Problem statement>
A verbatim transcript of the data that follows, free of images, is the expected result.

__________

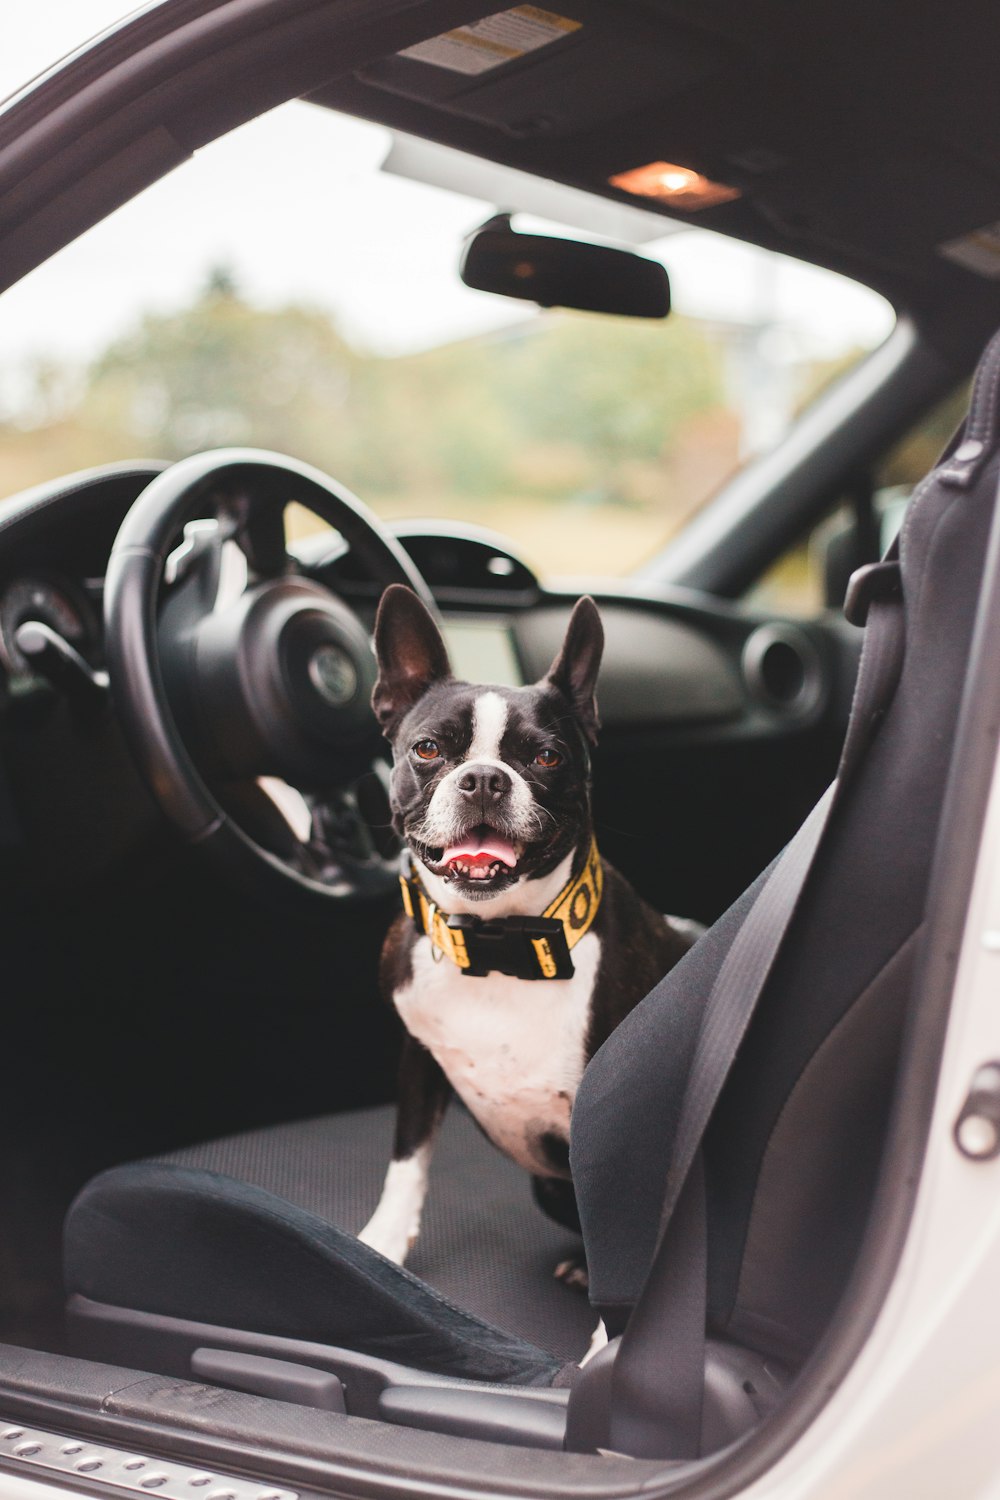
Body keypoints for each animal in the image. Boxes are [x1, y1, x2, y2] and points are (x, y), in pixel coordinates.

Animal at [359, 585, 695, 1278]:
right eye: (427, 749)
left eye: (547, 756)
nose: (484, 778)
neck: (497, 942)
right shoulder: (416, 1056)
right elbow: (407, 1159)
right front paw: (382, 1242)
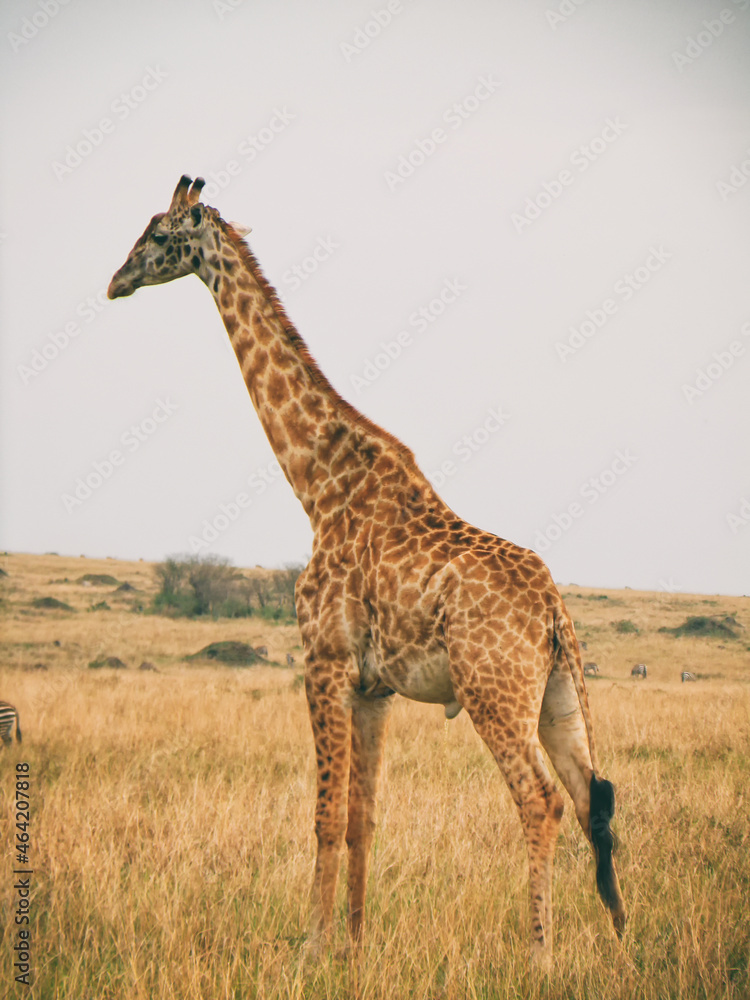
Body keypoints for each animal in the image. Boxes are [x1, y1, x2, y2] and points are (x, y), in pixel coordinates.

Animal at [108, 175, 626, 962]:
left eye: (159, 236)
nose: (115, 282)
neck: (317, 485)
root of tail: (554, 614)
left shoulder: (322, 660)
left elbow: (324, 815)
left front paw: (310, 947)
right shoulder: (373, 687)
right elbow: (362, 818)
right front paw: (353, 944)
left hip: (493, 693)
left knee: (541, 799)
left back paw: (538, 953)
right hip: (561, 698)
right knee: (595, 794)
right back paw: (620, 942)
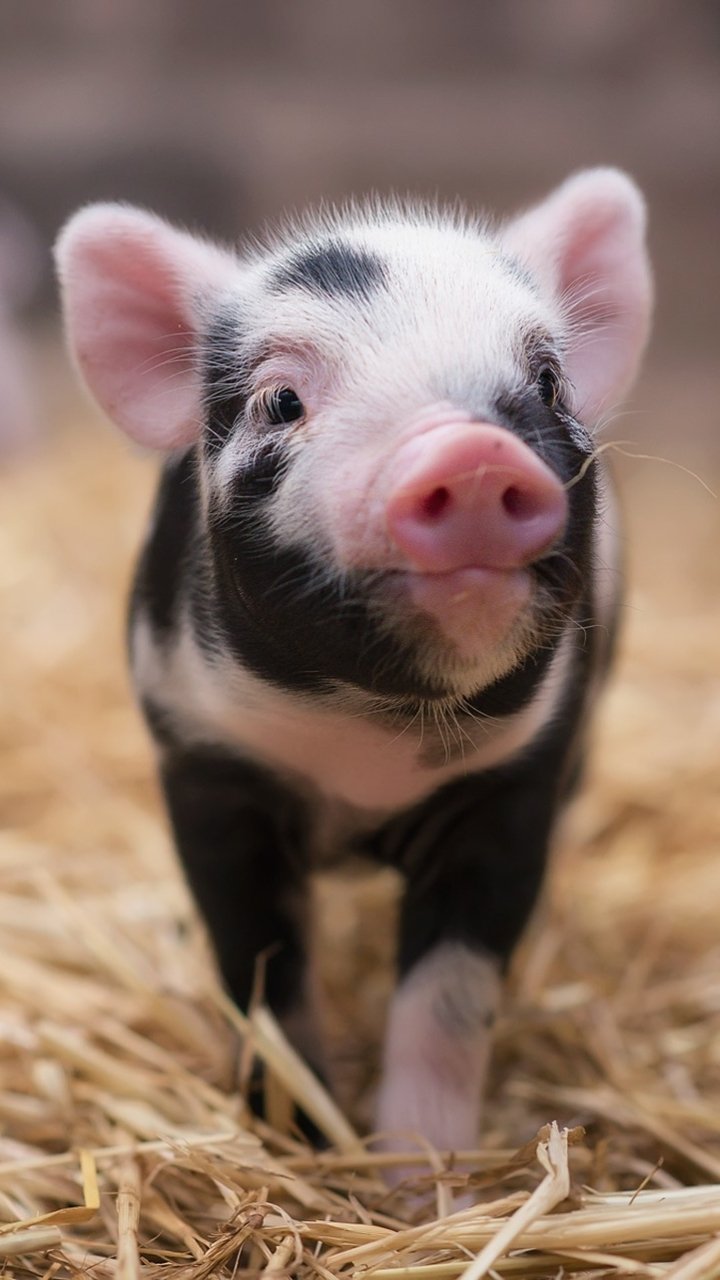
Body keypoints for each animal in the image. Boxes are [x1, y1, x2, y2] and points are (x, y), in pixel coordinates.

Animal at [55, 169, 651, 1161]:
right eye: (281, 401)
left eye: (546, 379)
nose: (473, 452)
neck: (367, 753)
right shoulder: (209, 773)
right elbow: (259, 971)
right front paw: (299, 1142)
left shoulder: (513, 789)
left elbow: (449, 1003)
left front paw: (421, 1174)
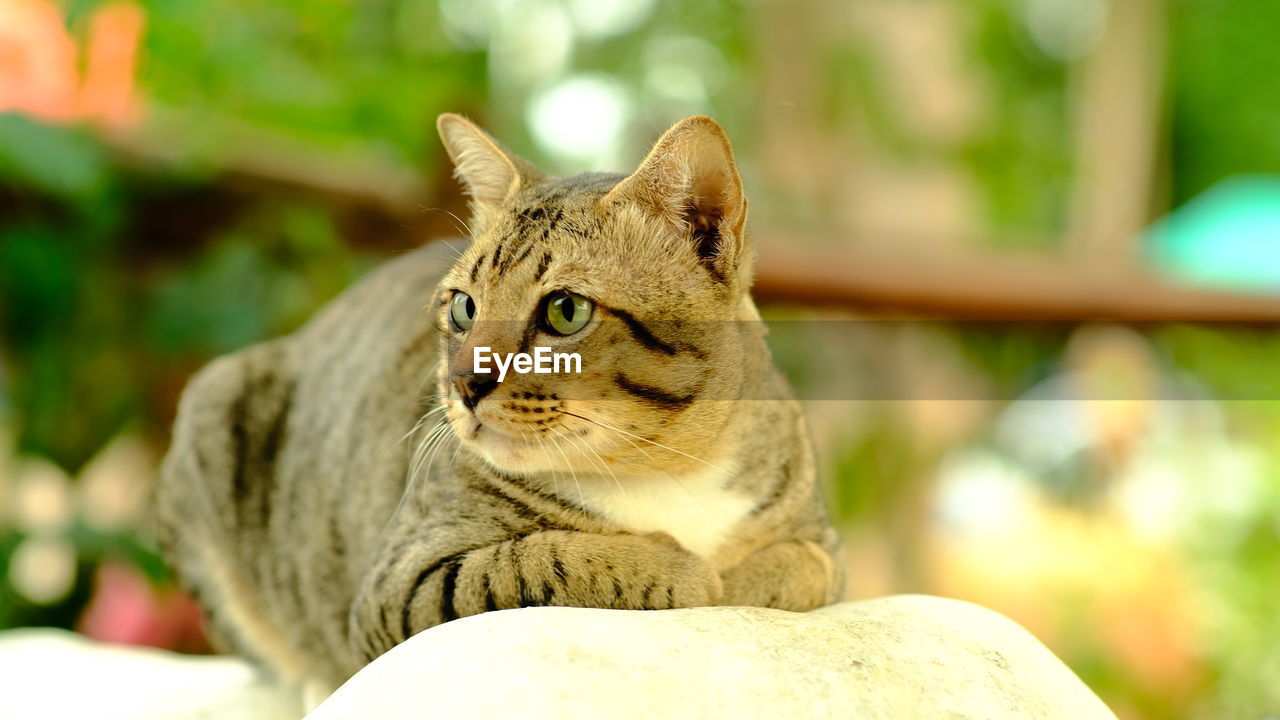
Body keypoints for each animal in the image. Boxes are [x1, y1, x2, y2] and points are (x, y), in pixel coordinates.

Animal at [152, 112, 839, 691]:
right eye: (463, 307)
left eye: (566, 311)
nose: (465, 383)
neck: (664, 471)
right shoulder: (398, 583)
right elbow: (534, 563)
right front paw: (687, 572)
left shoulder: (820, 537)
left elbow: (808, 566)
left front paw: (740, 578)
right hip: (215, 406)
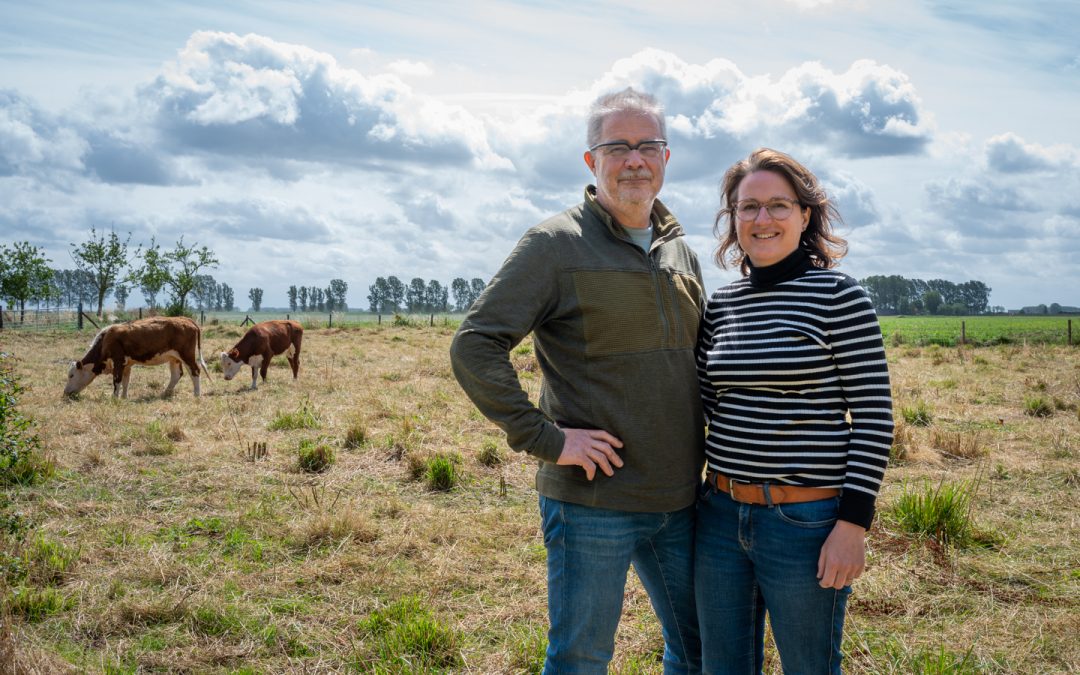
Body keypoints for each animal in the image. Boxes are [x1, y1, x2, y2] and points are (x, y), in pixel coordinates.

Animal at [64, 317, 209, 399]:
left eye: (71, 375)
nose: (65, 392)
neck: (105, 340)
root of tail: (186, 320)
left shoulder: (118, 360)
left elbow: (117, 380)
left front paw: (114, 398)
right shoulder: (126, 365)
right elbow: (125, 381)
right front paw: (124, 397)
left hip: (186, 355)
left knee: (195, 371)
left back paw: (197, 395)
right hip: (174, 358)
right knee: (176, 374)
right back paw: (165, 393)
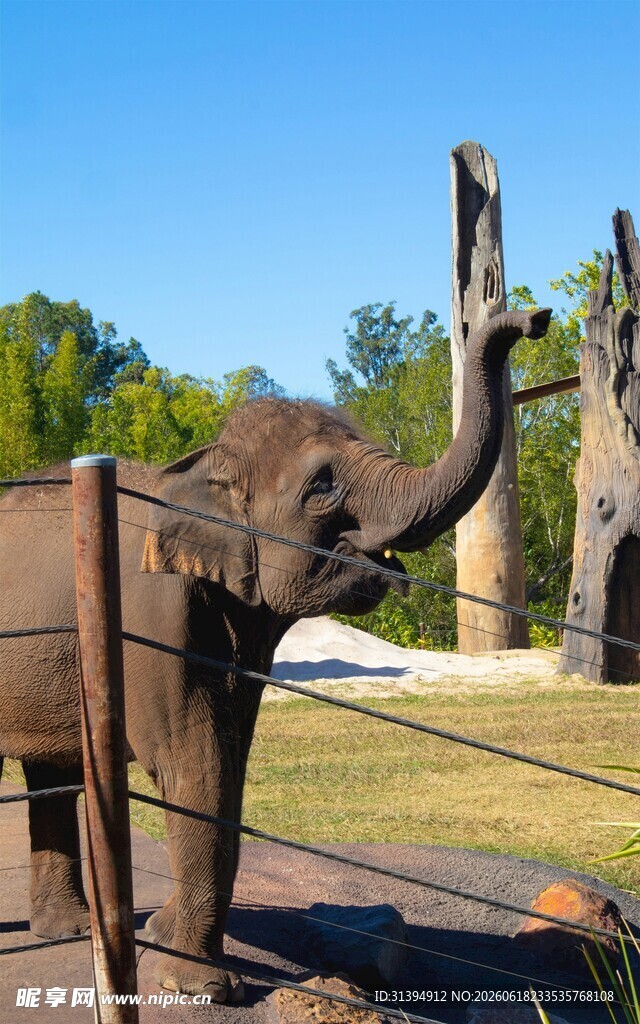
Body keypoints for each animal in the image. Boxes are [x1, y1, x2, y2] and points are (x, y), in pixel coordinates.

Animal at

__________

Task answer>
Body keypoints for each animal in the image. Boxes are [x1, y1, x2, y2] and points are (x, y), in pixel coordinates.

Animal at [359, 585, 695, 1278]:
right eye: (427, 749)
left eye: (547, 756)
nose: (484, 778)
neck: (497, 942)
right shoulder: (416, 1056)
right elbow: (407, 1159)
right front paw: (382, 1242)
Body keypoints for each animal in the image. Boxes are [x1, y1, x2, y2] and points are (x, y), in pixel coordinates.

Animal at [108, 175, 626, 962]:
left eye: (159, 236)
nose: (115, 282)
neck: (317, 485)
root of tail: (554, 614)
left shoulder: (322, 660)
left elbow: (324, 815)
left front paw: (310, 947)
right shoulder: (373, 687)
right elbow: (362, 818)
right front paw: (353, 944)
left hip: (493, 693)
left knee: (541, 799)
left back paw: (538, 953)
right hip: (561, 698)
right knee: (595, 794)
right back paw: (620, 942)
Body keypoints for each animal in the image. Boxes are [x1, y1, x2, y2] and points are (x, y), in pixel coordinates.

Animal at [55, 169, 651, 1161]:
right eye: (281, 401)
left eye: (546, 379)
nose: (473, 452)
neck: (367, 753)
right shoulder: (209, 773)
right elbow: (259, 971)
right front paw: (299, 1142)
left shoulder: (513, 789)
left elbow: (449, 1003)
left front paw: (421, 1174)
Body keypoints for each animal in the image. Boxes are [x1, y1, x2, y2] and points are (x, y), in pixel coordinates.

Animal at [152, 112, 839, 691]:
right eye: (463, 307)
left eye: (566, 311)
nose: (465, 383)
neck: (664, 471)
right shoulder: (398, 583)
right elbow: (534, 563)
right front paw: (687, 572)
left shoulder: (820, 537)
left elbow: (808, 566)
left front paw: (740, 578)
right hip: (215, 406)
Body keypoints for each animal in the image. Boxes are [x1, y1, x2, y2] and points are (x, y), in pixel coordinates.

Animal at [64, 317, 209, 399]:
left eye: (71, 375)
nose: (65, 392)
neck: (105, 340)
root of tail: (186, 320)
left shoulder: (118, 360)
left elbow: (117, 380)
left front paw: (114, 398)
right shoulder: (126, 365)
right elbow: (125, 381)
right front paw: (124, 397)
left hip: (186, 355)
left knee: (195, 371)
left back paw: (197, 395)
right hip: (174, 358)
right knee: (176, 374)
right back paw: (165, 393)
Body keypoints for each animal in the image. Boxes are [x1, y1, x2, y2] and points are (x, y), in pixel coordinates.

Animal at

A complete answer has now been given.